Kesejahteraan petani Indonesia juga masih rendah, sehingga banyak kemiskinan di pedesaan.

Peninjauan para petani yang bergabung dalam program EA. Dok: PLN

Guru Besar Universitas Gadjah Mada (UGM) Sri Raharjo mengatakan, kesejahteraan petani di Indonesia masih rendah. Bahkan, akses untuk pangan juga masih terbilang rendah, sehingga ketahanan dan kedaulatan pangan tak mengalami peningkatan.

Kondisi itu terlihat dari skala usaha tani Indonesia yang menunjukkan terjadinya guremisasi petani. Petani gurem adalah petani dengan penguasaan lahan usaha tani kurang dari 0,5 hektare (ha).

Berdasarkan data yang disampaikan Raharjo, pada 2003 rerata luas penguasaan lahan oleh petani seluas 0,8 ha. Besaran tersebut terus turun hingga 2013 yang hanya menjadi 0,3 ha. 

Kemudian, dari data Badan Pusat Statistik (BPS) yang juga diungkapkan Rachmat, pada 2019 yang memiliki luas lahan di bawah 0,50 ha hanya 16,2 juta orang; lalu luas lahan 2 ha sampai 2,99 ha sekitar 1,6 juta orang; dan yang memiliki lebih dari 10 ha hanya mencapai 87 ribu orang. Sedangkan, total petani saat itu yang memiliki kuasa atas lahan sebanyak 27,6 juta orang.

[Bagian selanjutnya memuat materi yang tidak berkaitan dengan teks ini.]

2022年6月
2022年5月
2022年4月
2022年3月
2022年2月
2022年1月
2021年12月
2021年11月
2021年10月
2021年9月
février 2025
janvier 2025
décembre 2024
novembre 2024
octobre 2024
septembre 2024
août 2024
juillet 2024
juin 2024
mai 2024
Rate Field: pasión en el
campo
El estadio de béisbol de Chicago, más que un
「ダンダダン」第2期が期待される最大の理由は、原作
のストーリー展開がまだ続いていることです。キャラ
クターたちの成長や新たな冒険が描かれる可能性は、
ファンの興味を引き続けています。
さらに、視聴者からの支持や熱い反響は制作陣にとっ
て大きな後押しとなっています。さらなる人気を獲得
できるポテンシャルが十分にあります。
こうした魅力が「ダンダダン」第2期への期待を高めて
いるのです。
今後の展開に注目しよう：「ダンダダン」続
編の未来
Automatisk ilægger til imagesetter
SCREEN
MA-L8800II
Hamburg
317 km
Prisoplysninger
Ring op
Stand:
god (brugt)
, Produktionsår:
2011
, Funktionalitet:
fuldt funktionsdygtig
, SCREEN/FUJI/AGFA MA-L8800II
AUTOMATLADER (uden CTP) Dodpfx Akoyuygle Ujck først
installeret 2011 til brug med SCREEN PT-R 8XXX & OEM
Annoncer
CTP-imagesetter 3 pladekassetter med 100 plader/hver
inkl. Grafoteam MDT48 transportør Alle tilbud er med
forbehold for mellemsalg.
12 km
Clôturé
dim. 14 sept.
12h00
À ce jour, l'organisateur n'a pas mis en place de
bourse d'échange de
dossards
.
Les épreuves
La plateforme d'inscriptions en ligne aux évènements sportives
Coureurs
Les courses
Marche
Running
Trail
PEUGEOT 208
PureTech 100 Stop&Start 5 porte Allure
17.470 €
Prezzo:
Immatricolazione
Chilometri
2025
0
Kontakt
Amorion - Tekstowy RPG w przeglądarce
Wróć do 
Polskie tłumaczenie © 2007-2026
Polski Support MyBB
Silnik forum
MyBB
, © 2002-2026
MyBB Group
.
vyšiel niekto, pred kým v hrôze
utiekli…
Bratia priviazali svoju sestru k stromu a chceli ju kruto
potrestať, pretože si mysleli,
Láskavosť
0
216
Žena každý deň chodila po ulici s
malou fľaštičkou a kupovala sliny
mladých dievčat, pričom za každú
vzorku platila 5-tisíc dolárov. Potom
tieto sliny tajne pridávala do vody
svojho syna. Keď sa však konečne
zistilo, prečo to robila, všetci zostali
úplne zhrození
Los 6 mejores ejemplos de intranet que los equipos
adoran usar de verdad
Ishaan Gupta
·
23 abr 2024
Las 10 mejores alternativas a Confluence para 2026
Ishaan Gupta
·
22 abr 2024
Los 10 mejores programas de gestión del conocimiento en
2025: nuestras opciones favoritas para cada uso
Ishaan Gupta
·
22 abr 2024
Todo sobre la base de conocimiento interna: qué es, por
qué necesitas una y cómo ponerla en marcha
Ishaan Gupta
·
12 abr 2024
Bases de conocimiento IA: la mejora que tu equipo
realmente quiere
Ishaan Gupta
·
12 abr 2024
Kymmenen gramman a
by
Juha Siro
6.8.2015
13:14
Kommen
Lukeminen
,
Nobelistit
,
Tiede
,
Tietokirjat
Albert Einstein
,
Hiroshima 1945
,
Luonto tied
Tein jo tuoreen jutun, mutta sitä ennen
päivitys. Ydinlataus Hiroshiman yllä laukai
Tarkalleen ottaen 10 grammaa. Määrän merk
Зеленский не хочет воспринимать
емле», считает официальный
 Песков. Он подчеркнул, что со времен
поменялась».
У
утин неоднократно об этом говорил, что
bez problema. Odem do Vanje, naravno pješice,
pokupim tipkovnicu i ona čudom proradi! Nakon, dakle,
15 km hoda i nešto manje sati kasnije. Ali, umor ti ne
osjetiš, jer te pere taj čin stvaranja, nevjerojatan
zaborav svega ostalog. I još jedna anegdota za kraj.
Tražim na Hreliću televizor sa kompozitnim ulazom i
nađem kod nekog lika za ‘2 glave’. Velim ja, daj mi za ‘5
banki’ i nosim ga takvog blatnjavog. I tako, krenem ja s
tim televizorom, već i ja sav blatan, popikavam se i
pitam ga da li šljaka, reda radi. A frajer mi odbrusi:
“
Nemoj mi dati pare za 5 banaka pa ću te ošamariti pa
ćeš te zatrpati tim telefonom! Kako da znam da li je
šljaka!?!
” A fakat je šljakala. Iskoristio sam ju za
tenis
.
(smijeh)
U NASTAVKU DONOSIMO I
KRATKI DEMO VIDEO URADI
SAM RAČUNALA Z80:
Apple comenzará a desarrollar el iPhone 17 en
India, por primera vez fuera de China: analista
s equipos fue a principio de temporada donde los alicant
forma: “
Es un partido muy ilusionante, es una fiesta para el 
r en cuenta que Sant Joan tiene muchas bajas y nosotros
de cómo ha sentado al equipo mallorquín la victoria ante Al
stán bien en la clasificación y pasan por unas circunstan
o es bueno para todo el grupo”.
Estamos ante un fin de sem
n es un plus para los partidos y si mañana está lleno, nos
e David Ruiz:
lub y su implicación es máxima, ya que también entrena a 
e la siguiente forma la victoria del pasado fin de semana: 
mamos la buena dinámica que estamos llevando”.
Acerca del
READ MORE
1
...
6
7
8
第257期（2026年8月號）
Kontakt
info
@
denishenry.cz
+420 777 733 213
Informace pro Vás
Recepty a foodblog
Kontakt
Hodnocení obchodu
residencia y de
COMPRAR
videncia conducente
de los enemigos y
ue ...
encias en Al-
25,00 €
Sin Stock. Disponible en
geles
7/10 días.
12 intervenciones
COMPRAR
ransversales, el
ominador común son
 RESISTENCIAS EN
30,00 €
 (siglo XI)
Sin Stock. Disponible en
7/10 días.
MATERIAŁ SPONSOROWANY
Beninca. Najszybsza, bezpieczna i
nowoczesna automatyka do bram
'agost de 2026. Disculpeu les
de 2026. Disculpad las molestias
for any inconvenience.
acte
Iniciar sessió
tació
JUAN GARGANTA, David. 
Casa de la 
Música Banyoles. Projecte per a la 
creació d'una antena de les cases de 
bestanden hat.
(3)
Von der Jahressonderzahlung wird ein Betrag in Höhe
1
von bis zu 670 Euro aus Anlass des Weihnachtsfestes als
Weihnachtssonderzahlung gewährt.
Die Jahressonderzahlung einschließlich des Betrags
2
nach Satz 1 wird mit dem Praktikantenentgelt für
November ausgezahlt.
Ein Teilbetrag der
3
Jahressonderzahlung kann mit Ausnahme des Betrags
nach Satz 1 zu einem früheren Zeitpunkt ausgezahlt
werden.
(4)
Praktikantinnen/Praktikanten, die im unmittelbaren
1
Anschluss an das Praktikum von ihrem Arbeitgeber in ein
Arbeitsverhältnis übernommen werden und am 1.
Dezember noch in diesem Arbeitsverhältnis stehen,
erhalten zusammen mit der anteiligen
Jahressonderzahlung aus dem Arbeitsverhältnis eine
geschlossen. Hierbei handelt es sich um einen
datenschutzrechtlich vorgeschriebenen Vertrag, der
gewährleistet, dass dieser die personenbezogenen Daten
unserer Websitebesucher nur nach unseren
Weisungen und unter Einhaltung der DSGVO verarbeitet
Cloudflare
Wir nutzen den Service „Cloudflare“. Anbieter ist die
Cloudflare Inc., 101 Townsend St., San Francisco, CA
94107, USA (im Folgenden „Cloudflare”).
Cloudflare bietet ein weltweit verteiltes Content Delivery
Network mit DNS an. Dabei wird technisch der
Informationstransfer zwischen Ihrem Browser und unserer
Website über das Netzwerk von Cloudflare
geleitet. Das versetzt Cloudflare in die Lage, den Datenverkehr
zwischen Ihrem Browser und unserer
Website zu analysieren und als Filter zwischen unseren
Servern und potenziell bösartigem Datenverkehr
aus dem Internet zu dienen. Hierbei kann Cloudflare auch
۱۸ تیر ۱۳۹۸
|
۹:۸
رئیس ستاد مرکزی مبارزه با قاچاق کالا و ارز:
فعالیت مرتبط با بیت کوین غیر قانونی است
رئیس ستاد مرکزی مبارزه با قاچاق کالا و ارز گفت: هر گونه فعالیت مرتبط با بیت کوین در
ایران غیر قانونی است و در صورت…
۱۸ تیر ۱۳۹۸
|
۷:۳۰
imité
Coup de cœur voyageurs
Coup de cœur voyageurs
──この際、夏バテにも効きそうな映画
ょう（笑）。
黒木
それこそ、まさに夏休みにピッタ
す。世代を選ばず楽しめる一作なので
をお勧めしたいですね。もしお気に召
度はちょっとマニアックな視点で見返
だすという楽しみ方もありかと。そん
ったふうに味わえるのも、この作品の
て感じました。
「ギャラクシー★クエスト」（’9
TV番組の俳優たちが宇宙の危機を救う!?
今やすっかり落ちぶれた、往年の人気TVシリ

“Undang-Undang (UU) Nomor 1 Tahun 1961 yang merupakan kelanjutan dari UU Pokok Agraria (UUPA) Tahun 1960 menyatakan bahwa pemilik lahan agar sejahtera harus memiliki lahan minimal 2 ha. Walaupun ada UU tersebut, tidak ada program peningkatan skala usaha tani,” tutur Raharjo dalam pemaparannya  bertajuk Pangan Berdaulat, Generasi Sehat, Bangsa Bermartabat di Rapat Terbuka Puncak Peringatan Dies Natalis ke-73 UGM, Senin (19/12).